Mind‑blowing languages and tools

  • Many comments list personal “mind blown” languages: BASIC variants, Turbo Pascal, C, C++, Java (for the standard library), Perl, Python, Ruby, Kotlin, Haskell, Elm, Rust, Julia, Nim, Lua, REXX/ARexx, AutoLISP, Smalltalk/Squeak, Objective‑C, Go, Erlang/Elixir, F#, OCaml, Common Lisp, Scheme, Prolog, APL, Forth, Verilog, Uiua, Rebol/Red, Mathematica, R, Excel.
  • Common themes: live environments (Smalltalk, Lisp REPLs), metaprogramming and macros (Lisp, Racket, Tcl), homoiconicity (Mathematica, Lisps, Rebol), powerful standard libraries (Java, Python), generic programming and multiple dispatch (Julia).
  • Several nostalgia tracks: HyperCard, MacBASIC, Lotus Notes, Visual Basic, Flash/AS3, ZX Spectrum/BBC BASIC, early assemblers.

Error handling philosophies

  • Strong debate around Go’s explicit if err != nil style:
    • Supporters praise its simplicity, locality, and forcing developers to confront errors.
    • Critics see it as noisy manual exception propagation that doesn’t truly “handle errors where they occur.”
  • Rust’s Result and the ? operator are widely admired as more ergonomic explicit error handling.
  • Mention of limitations: composing error types in Rust is awkward; crates like thiserror and anyhow help but add boilerplate.
  • Alternatives discussed: Zig’s explicit error types and try, checked exceptions (Java), union types / Either in FP languages, monads in Go (hypothetical).

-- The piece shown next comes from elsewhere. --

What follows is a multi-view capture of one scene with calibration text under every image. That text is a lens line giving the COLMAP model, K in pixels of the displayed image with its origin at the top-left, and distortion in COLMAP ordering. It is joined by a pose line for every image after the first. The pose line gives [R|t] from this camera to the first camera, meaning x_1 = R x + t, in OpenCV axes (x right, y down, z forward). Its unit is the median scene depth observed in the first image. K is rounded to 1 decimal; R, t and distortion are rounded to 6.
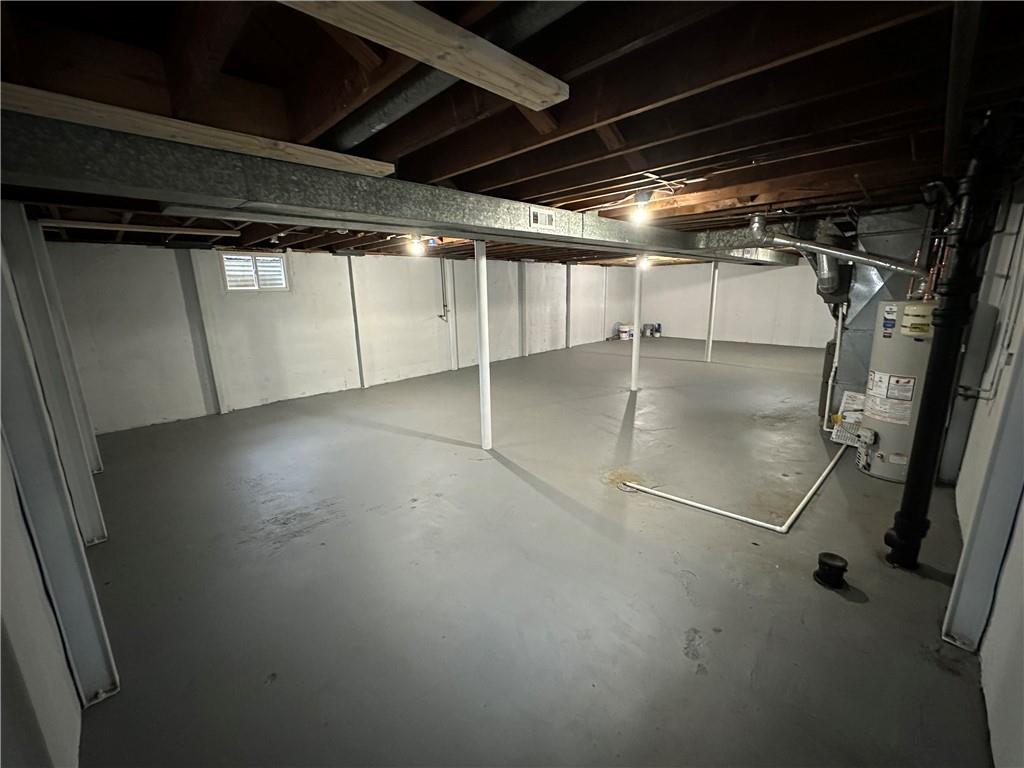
lens RADIAL K [[409.8, 0, 510.4], [0, 409.8, 382.3], [0, 0, 1]] dist [0.001689, 0.000385]
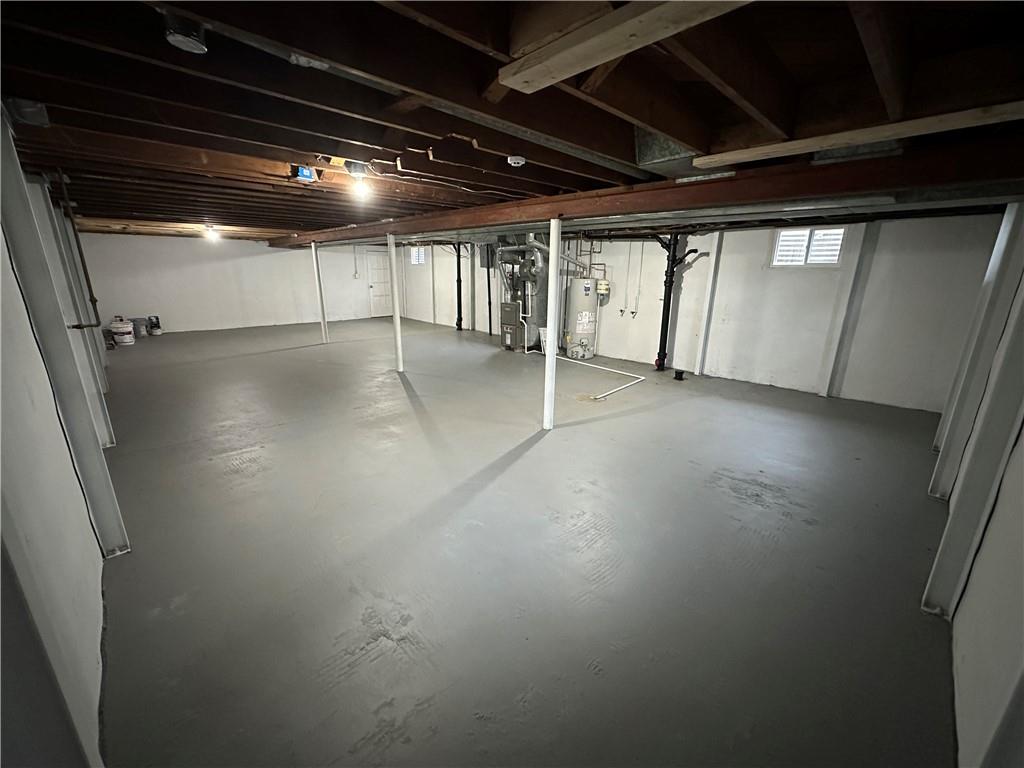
lens RADIAL K [[403.6, 0, 512.0], [0, 403.6, 384.0], [0, 0, 1]] dist [-0.003631, 0.000316]
pose [[0.022719, -0.254932, 0.966692, -1.277753], [0.208825, 0.946822, 0.244784, -0.263647], [-0.977689, 0.196309, 0.074747, 1.270228]]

Logic, constraint, and functional paradigms

  • Prolog repeatedly cited as truly mind‑bending: declarative problem solving, SLD resolution over Horn clauses, and “semantic debugging.”
  • Datalog, constraint programming, SAT/SMT, and answer set programming are suggested as adjacent or more powerful paradigms.
  • Erlang/Elixir’s BEAM VM and “let it fail” model impress many once understood; clarified as “focus happy path, handle failures in supervisors,” not “ignore errors.”

Typing, data modeling, and maps

  • Discussion of a talk arguing that over‑rigid types (records + Maybe/Option) can make systems brittle compared to map/dictionary‑centric designs with optional keys.
  • Some agree this better matches evolving business data and open‑world APIs; others prefer explicit algebraic data types and exhaustive enumeration of cases.

Pipelines and composition

  • Pipeline operators (|>, thread macros, shell pipes, R’s magrittr, fluent interfaces) are widely loved for readability and “data‑flow thinking.”
  • Concern that overuse (long chains with nested lambdas) can harm debuggability; some wish for tooling/linters to keep pipelines reasonable.

Hardware, DSLs, and nontraditional “languages”

  • Verilog described as uniquely mind‑bending: everything executing concurrently; code as circuit description rather than imperative steps.
  • Forth, PostScript, HP calculator RPN/RPL highlight stack‑based and minimalistic approaches.
  • Domain‑specific languages called out: linear/mixed‑integer programming (e.g., GAMS, Pyomo), probabilistic programming (BUGS, Stan, PyMC), and data‑manipulation/plotting DSLs (dplyr/ggplot) dramatically expanded what people could do.
  • Excel’s formula language is framed as a de facto functional language for many users.

Meta reflections

  • Several note how language choice reshapes thinking and career paths; some describe “progression tracks” from early playful BASIC to more abstract or “boring but reliable” tools.
  • There is criticism of AI‑generated blog imagery as visually off‑putting and distracting.